The "Existing Connection" event will show this information as well--but, sometimes immediately subsequent calls (batches, RPCs, I disremember just now) are sent [ISQL or OSQL did this, I think] to immediately reset some of these -- Arithabort and Quoted_Identifier seem to be favorites, and other SET options also get modified depending on the settings or requirements of whatever connectivity protocols your application's database interface is using.

Another one: some settings are kept as attributes of a procedure at "create" time, and others are factored in at compile time. On the one hand, your connection's SET values may be being overwritten by the configuration saved at the time the procedure was created; on the other hand, your two connections may differ so much that two execution plans are generated for one procedure. (All of this information is, after sufficient research, available in the sys. tables and DMVs.)

In short, it seems to me that SQL obscurities are messing you up.
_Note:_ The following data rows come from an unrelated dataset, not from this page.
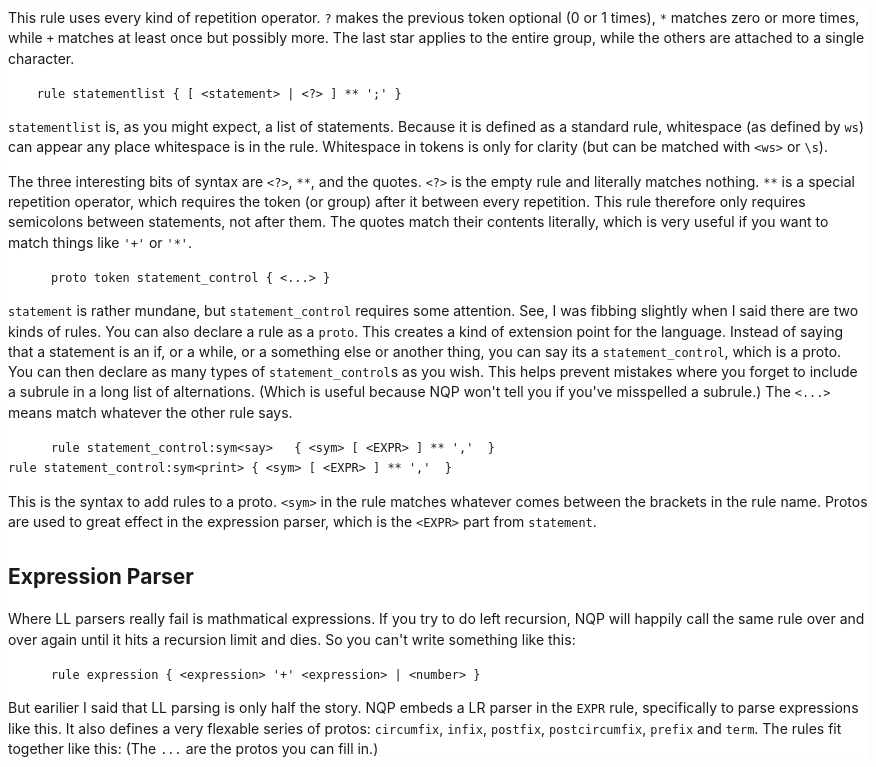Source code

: This rule uses every kind of repetition operator.  `?` makes the previous
token optional (0 or 1 times), `*` matches zero or more times, while `+`
matches at least once but possibly more.  The last star applies to the
entire group, while the others are attached to a single character.

		rule statementlist { [ <statement> | <?> ] ** ';' }

`statementlist` is, as you might expect, a list of statements.  Because it
is defined as a standard rule, whitespace (as defined by `ws`) can appear
any place whitespace is in the rule.  Whitespace in tokens is only for
clarity (but can be matched with `<ws>` or `\s`).

The three interesting bits of syntax are `<?>`, `**`, and the quotes.
`<?>` is the empty rule and literally matches nothing.  `**` is a special
repetition operator, which requires the token (or group) after it between
every repetition.  This rule therefore only requires semicolons between
statements, not after them.  The quotes match their contents literally,
which is very useful if you want to match things like `'+'` or `'*'`.

		  proto token statement_control { <...> }

`statement` is rather mundane, but `statement_control` requires some
attention.  See, I was fibbing slightly when I said there are two kinds of
rules.  You can also declare a rule as a `proto`.  This creates a kind of
extension point for the language.  Instead of saying that a statement is an
if, or a while, or a something else or another thing, you can say its a
`statement_control`, which is a proto.  You can then declare as many types
of `statement_control`s as you wish.  This helps prevent mistakes where you
forget to include a subrule in a long list of alternations.  (Which is
useful because NQP won't tell you if you've misspelled a subrule.)
The `<...>` means match whatever the other rule says.

		  rule statement_control:sym<say>   { <sym> [ <EXPR> ] ** ','  }
	rule statement_control:sym<print> { <sym> [ <EXPR> ] ** ','  }

This is the syntax to add rules to a proto.  `<sym>` in the rule matches 
whatever comes between the brackets in the rule name.  Protos are used to
great effect in the expression parser, which is the `<EXPR>` part from
`statement`.

Expression Parser
-----------------

Where LL parsers really fail is mathmatical expressions.  If you try to do
left recursion, NQP will happily call the same rule over and over again
until it hits a recursion limit and dies.  So you can't write something
like this:

		  rule expression { <expression> '+' <expression> | <number> }

But earilier I said that LL parsing is only half the story.  NQP embeds a
LR parser in the `EXPR` rule, specifically to parse expressions like this.
It also defines a very flexable series of protos: `circumfix`, `infix`,
`postfix`, `postcircumfix`, `prefix` and `term`.  The rules fit together
like this:  (The `...` are the protos you can fill in.)


[rules]: http://perlcabal.org/syn/S05.html "Synopsis 5: Regexes and Rules"
[ICU]: http://site.icu-project.org/ "International Components for Unicode"
[GMP]: http://gmplib.org/ "GNU Multiple Precision arithmetic library"
[joke]:     http://www.perl.com/pub/a/2001/04/01/parrot.htm
[rakudo]:   http://rakudo.org/
[pynie]:    https://bitbucket.org/allison/pynie
[cardinal]: https://github.com/cardinal/cardinal/
[lua]:      https://github.com/fperrad/lua
[TAP]: http://en.wikipedia.org/wiki/Test_Anything_Protocol
[POD]: http://search.cpan.org/~zag/Perl6-Pod-0.24/lib/Perl6/Pod.pm
[opcodes]: http://docs.parrot.org/parrot/latest/html/ops.html
[PDD26]: http://docs.parrot.org/parrot/latest/html/docs/pdds/pdd26_ast.pod.html
[squaak6]: http://docs.parrot.org/parrot/latest/html/examples/languages/squaak/doc/tutorial_episode_6.pod.html
[Parrot]: http://parrot.org
[Perl6]:  http://perl6.org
To this day, I loathe all these goombah settings. Things below my notice keep messing around with them [I mean, really, what fool would set implicit_transaction for a connection pool on? But once they did...] and it's hard to build structures when the ground (rules) keep changing out from underneath you. After all, remember what the guy said about building castles in a swamp...

Philip Kelley
Thanks Philip, this is confirming some suspicions that I was having, I had originally discounted the "goombah" settings, as I thought the query plans were different between the different clients, however after several runs, they converge (I think that's due to the stats that are collected on the table usage over time). My plan today is to look into the "goombah" (loving that term, BTW) settings, especially as I found the same behaviour with sqlcmd as with my Java client...I'm still on the case and I have to solve this one, I'll report back what I find. cheers,-James
James B
I'd also originally discounted the settings because they look so inoccuous, especially for a stored proc execution, although there are subtle differences.
James B
If memory serves, I think Arithabort was a key malefactor, as SQL thinks (*has* to think) that Off or On makes a big difference. Or if not this, it was one like it.
Philip Kelley
Artithabort is definitely a well-known culprit elsewhere on the net for this kind of behaviour (which is why I mentioned it), however, I tried it on and off in both cases and still no joy. I've posted to an MSDN list on this (as I was seeing the same behaviour with sqlcmd), but I'm afraid I'm going to have to admit defeat (that's tough to admit, especially on this forum!) on this one and code my way around it.
James B
A: 

Sorry, I've not found a correct answer to this, so I don't want to allocate any of these as correct, so I am going to mark this answer as correct, and wish anyone luck who comes across anything similar!

James B
@downvoter, I think the downvote on this is pretty rude, I was just trying to wrap up the discussion
James B
A: 

Did you know that Microsoft ship JDBC drivers for their databases?

These may be more performant.

Obviously.. you may have resolved the problem by now.

Fortyrunner
A: 

I have similar problem, where executing stored proc from java takes forever (1 hour plus), while from SSMS it takes roughly 35 min. The stored proc is not meant to return any data, just does a lot of manipulation within itself. I'm using java 1.5 to call the stored proc via the merlia driver. Has the original poster/anyone else been able to solve this problem?

PG2
@PG2 I've not tried the Merlia driver, have you tried any of the things I tried above? I didn't get any satisfactory conclusion to this whole sorry episode! The only thing I can suggest is running traces on the DB and see if the query plans etc. are the same..alternatively, give the jtds driver a go and see if you get the same problem. Best of luck with this...sorry I can't be more positive!
James B
A: 

I recall having a similar issue a while ago, because JTDS was silently converting a string parameter to Unicode or something similar. As a result of that conversion, SQL Server was unable to use the index which is was using when we ran the stored proc from SSMS.

HIH

AlexKuznetsov